Record extracts:
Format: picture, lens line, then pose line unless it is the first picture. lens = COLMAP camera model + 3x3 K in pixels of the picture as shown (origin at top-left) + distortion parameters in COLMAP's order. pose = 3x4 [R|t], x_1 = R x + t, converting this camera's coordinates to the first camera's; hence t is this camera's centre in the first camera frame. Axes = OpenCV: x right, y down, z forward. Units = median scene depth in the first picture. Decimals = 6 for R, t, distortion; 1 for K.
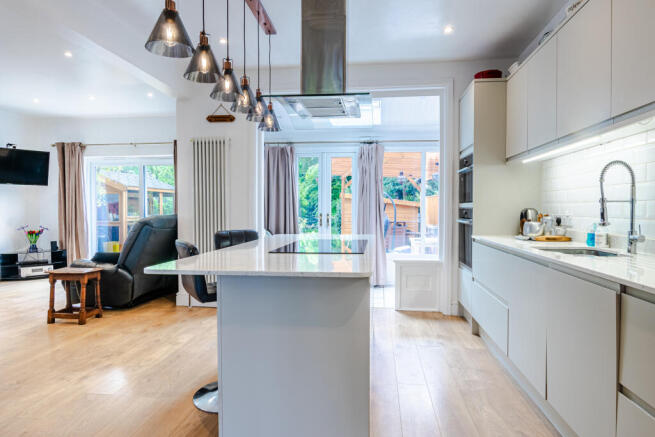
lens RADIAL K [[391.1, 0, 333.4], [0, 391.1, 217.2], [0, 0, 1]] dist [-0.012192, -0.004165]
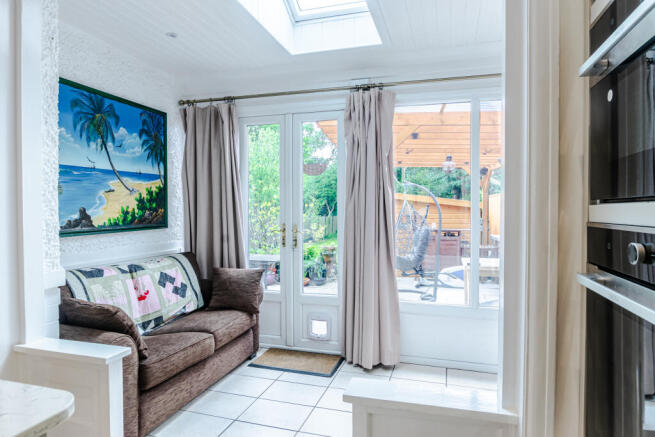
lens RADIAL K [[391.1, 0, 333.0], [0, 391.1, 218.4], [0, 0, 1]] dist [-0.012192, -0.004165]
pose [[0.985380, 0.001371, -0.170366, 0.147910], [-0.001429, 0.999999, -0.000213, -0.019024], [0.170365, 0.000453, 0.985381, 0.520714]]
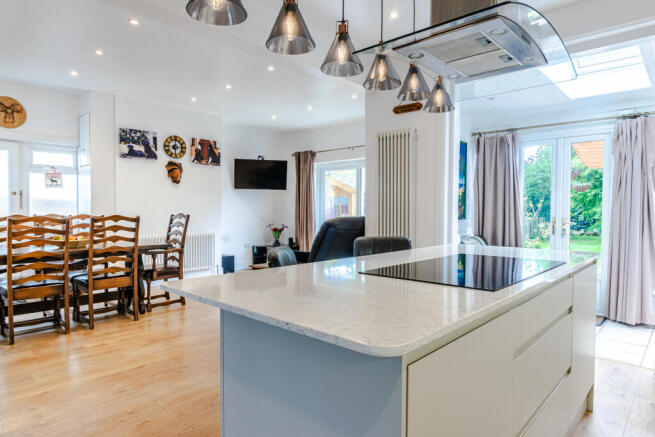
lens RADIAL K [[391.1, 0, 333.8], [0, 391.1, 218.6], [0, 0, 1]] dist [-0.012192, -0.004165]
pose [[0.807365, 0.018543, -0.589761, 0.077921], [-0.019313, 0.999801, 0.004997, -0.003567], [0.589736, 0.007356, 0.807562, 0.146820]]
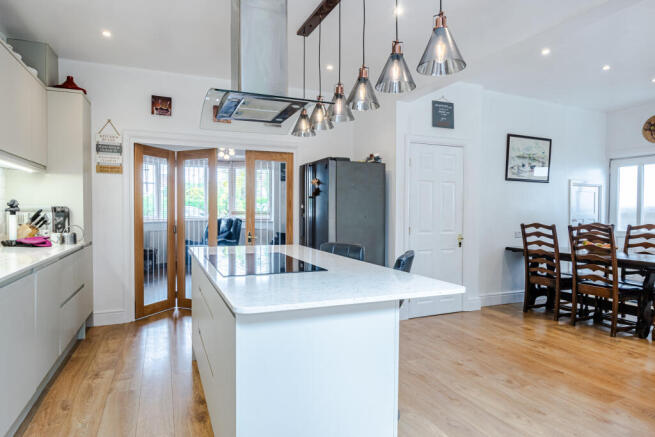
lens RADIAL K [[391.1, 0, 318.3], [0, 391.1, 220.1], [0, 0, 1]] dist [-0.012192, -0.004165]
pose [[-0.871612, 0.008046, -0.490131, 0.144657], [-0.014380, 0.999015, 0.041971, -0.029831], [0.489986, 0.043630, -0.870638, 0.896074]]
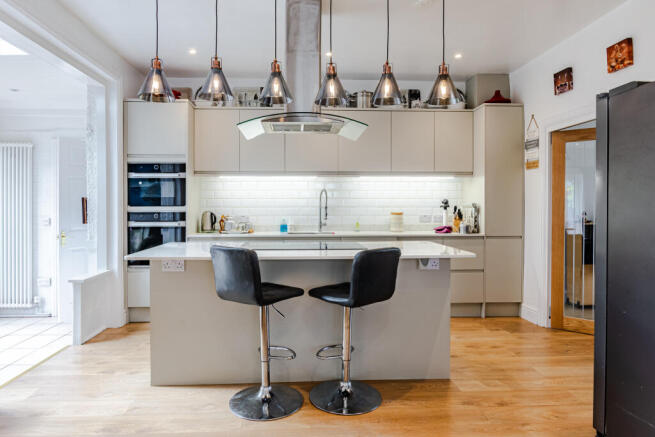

--

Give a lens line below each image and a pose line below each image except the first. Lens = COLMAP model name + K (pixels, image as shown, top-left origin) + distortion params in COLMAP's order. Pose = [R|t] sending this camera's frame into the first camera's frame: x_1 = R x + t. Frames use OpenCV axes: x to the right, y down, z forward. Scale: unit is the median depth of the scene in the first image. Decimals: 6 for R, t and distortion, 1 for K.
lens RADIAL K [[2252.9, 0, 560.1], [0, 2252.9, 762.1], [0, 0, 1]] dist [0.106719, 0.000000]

Task description: Print the material from the line with "Give a lens" up to and including the line with "dist [0.106719, 0.000000]", reproducing each line without any change.

Result of the exercise:
Give a lens line below each image and a pose line below each image except the first. Lens = COLMAP model name + K (pixels, image as shown, top-left origin) + distortion params in COLMAP's order. Pose = [R|t] sending this camera's frame into the first camera's frame: x_1 = R x + t. Frames use OpenCV axes: x to the right, y down, z forward. Scale: unit is the median depth of the scene in the first image. Decimals: 6 for R, t and distortion, 1 for K.
lens RADIAL K [[2252.9, 0, 560.1], [0, 2252.9, 762.1], [0, 0, 1]] dist [0.106719, 0.000000]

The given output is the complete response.